Il governo italiano ha dovuto fare marcia indietro dopo che la CGIL e il CAAF hanno sollevato preoccupazioni riguardo a un errore nell’applicazione dell’IRPEF. Questo errore ha portato a un prelievo eccessivo dai redditi dei lavoratori dipendenti, che già si trovano tra i più bassi d’Europa, stagnanti dal 2008, come evidenziato dall’Organizzazione Internazionale del Lavoro (ILO).
Intervento correttivo del governo
Nella giornata di ieri, il 5 marzo 2025, Alberto Gusmeroli, responsabile fiscale della Lega, insieme al Ministero dell’Economia, guidato dal collega di partito Giancarlo Giorgetti, ha comunicato un intervento correttivo. Questo intervento, del valore di 250 milioni di euro, si propone di affrontare uno dei problemi derivanti dalla riforma fiscale graduale che il governo Meloni sta cercando di implementare.
Aumento dell’IRPEF per i contribuenti
Il segretario confederale della CGIL, Christian Ferrari, e la presidente del Consorzio Nazionale CAAF della CGIL, Monica Inviglia, hanno dimostrato che i contribuenti avrebbero dovuto affrontare un aumento del pagamento dell’IRPEF che varia da 75 euro a 260 euro nella prossima dichiarazione dei redditi. I contribuenti soggetti all’IRPEF, ad eccezione di coloro che possiedono rendite da capitale o affitti, avrebbero dovuto versare gli acconti per il 2025 e il 2026 basandosi su scaglioni e aliquote precedenti all’ultima riforma, ovvero 23%, 25%, 35% e 43%. Queste aliquote, tuttavia, non sono più in vigore, essendo state ridotte da quattro a tre, e riguardano redditi compresi tra i 15.000 e i 28.000 euro.

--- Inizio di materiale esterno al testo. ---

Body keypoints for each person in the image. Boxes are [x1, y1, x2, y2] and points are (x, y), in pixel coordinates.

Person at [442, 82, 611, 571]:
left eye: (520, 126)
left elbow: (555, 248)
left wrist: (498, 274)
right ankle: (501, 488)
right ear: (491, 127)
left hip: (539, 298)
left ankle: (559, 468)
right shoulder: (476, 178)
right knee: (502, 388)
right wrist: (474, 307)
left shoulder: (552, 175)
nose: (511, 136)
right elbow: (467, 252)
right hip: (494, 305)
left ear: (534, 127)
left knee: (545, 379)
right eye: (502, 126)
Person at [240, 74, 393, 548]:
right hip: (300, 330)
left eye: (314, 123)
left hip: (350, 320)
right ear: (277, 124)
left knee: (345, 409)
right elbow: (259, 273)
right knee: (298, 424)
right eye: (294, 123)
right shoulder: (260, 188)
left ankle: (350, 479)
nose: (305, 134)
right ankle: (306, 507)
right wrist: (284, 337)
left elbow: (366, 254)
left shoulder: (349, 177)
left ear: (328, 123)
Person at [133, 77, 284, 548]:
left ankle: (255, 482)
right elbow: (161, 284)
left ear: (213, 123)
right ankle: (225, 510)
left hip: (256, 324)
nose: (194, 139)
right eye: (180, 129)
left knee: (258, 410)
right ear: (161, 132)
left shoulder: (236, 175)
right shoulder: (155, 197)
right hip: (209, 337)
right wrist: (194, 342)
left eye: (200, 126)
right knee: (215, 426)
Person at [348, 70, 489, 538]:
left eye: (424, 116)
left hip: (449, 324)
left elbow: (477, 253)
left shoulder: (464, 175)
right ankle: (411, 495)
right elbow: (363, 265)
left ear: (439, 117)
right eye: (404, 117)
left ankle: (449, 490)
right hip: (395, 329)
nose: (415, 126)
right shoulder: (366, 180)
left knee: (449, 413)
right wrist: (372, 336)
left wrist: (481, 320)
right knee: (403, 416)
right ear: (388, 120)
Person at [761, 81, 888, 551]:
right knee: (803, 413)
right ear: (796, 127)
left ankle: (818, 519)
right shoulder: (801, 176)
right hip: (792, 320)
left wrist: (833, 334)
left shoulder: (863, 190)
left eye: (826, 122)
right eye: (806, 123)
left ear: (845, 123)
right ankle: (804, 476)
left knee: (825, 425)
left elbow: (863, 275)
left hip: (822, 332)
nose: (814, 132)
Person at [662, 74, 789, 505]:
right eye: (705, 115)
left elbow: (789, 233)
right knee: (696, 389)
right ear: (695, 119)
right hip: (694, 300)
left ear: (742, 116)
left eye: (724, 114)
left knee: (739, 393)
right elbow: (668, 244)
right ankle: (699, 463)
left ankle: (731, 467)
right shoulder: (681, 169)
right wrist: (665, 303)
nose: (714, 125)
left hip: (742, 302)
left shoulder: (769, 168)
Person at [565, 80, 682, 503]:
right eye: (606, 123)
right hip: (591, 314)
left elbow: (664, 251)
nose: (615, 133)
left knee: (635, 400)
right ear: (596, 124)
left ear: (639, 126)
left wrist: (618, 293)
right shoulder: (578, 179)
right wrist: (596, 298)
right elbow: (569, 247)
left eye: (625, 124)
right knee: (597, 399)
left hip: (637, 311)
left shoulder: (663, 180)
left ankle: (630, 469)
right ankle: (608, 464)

Intenti del Ministero dell’Economia
Il Ministero dell’Economia ha specificato che il suo intento era di “sterilizzare” gli effetti delle modifiche all’IRPEF solo in relazione agli acconti dovuti da chi ha redditi aggiuntivi, escludendo la maggior parte dei lavoratori dipendenti e dei pensionati che non sono obbligati a presentare la dichiarazione dei redditi. L’intervento correttivo sarà attuato nei tempi adeguati per evitare ulteriori “aggravi”. Ferrari e Inviglia, soddisfatti per aver tutelato i diritti dei lavoratori, hanno scritto a Giorgetti chiedendo l’abrogazione della norma. Hanno sottolineato che, se le parole si tradurranno in azioni concrete, i salari e le pensioni di milioni di cittadini già colpiti dall’inflazione non subiranno ulteriori riduzioni.
Interpretazioni diverse della situazione
Le interpretazioni di questo episodio sono diverse. Gusmeroli ha descritto la situazione come un “refuso” causato da un mancato coordinamento tra le vecchie e le nuove norme. Al contrario, Ferrari e Inviglia hanno evidenziato che il governo sembrava voler fare cassa attraverso anticipi non dovuti.
Questioni generali sull’IRPEF
Il problema si estende anche a questioni più generali, riguardanti l’uso politico dell’IRPEF. Questa tassa è fondamentale per il finanziamento del taglio del cuneo fiscale, una delle misure chiave del governo Meloni, finanziata in gran parte dall’extragettito IRPEF di 17 miliardi di euro versato dai dipedenti e dai pensionati. La CGIL ha più volte denunciato questa situazione come una “partita di giro”: da un lato, si riducono le tasse, dall’altro si utilizzano i fondi dei lavoratori che dovrebbero trarre beneficio da tali tagli. Inoltre, secondo la CGIL, il passaggio dalla decontribuzione alla fiscalizzazione del taglio del cuneo fiscale penalizza i redditi tra 8.500 e 9.000 euro lordi all’anno, con perdite fino a 1.200 euro all’anno. Le detrazioni fisse per i redditi fino a 32.000 euro e quelle variabili fino a 40.000 euro risultano svantaggiose per chi guadagna meno.